I can't include the entire F3 force. Here's a mistake people make. They want to just add F3 or subtract F3, but I can't do that. This is the vertical form of Newton's Second Law. This is only applying to the vertical direction, the y-direction. But F3 is pointing both vertically and horizontally!
So I have to only include the vertical part of F3 in this formula. So what I have to do is say that, all right, F3 is going to have a vertical component. That vertical component I'll call it F3y for F3 in the vertical direction, and it's also going to have a horizontal component. I'll just call that F3x for F3 in the horizontal direction.
So if I want to solve for F3y, I'll just use the definition of sine, and I know to use sine because this side is the opposite to this angle, and I know sine relates opposite side. So I'm going to write this as sine of fi is going to equal the opposite side is F3y, so F3 in the y-direction divided by F3 total, the total magnitude of F3.
And if I solve this for F3y, I get F3 in the y-direction is going to equal F3 * sine of fi. Now I can include this in my force, my net force 'cause this points upward. So since it points up, this vertical component is going to add a plus F3 sine fi over here.

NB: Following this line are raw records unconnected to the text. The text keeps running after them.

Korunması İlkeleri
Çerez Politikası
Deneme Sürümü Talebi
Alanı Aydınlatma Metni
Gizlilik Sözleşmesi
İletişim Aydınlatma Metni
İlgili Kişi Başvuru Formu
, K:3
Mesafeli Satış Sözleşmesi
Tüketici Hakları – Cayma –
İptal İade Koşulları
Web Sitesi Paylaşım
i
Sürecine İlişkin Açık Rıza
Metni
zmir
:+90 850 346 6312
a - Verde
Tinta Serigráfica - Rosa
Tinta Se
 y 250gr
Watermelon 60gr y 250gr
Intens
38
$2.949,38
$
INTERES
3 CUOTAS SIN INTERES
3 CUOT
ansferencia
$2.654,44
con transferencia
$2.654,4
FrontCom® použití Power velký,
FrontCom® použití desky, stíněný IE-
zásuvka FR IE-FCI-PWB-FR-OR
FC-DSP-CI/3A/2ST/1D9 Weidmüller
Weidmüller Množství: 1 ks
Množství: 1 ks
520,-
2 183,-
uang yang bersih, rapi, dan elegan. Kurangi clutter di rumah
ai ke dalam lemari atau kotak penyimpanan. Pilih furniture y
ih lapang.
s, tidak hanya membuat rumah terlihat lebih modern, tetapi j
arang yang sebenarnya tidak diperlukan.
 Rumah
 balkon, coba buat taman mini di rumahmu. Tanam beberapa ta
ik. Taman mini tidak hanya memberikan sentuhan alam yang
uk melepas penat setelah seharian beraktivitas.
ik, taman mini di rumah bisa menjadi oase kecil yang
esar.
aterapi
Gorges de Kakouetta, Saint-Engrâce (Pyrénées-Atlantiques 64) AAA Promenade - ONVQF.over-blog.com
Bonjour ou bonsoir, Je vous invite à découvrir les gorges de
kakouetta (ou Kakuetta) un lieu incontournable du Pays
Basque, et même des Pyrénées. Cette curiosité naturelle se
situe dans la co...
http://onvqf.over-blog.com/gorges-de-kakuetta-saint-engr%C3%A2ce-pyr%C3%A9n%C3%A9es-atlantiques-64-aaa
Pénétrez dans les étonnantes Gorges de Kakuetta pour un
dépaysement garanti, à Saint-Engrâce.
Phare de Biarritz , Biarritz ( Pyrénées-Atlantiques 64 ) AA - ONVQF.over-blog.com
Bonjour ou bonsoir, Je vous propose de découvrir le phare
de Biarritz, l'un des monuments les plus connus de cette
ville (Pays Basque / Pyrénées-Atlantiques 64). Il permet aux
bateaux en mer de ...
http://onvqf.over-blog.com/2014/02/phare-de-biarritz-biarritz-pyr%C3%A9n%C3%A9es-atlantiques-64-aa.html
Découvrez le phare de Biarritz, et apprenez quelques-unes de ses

Or, sorry, not fi; it's going to be F3 sine fi, and I'll have a plus F3 sine fi right here, and when we subtract this F3 sine fi from the other side to get it over to here, we're going to get minus F3 sine fi. And that makes sense because if we pull up, we know we're reducing some of the pressure.
We’ll reduce the normal force, so this component—look at this component—points up. It's reducing some of the pressure on the bottom of the shoe; the normal force goes down, and so we subtract F3 sine fi.
And one more way to step this problem up to the next level would be to say that this room isn't really just a room; maybe it's an elevator, and this elevator is accelerating upward with some acceleration az. In that case, nothing would change on this right-hand side. Sometimes people think if there's acceleration, there's going to be some new force, but if these are the forces, those are the forces.
The only thing that changes over here if this was in an elevator that's accelerating up is that instead of zero, you'd replace this with az or whatever the acceleration is. That's it! That's the only change! You could still solve for FN the same way when you multiply by m. It wouldn't be zero on the left anymore; you'd have an ma, and then a plus ma when you solve for the normal force.
All right! I think we've pretty much exhausted this example of a shoe on the floor. That's probably harder than any example you'll see, but now you know how to handle any type of force you might meet or acceleration.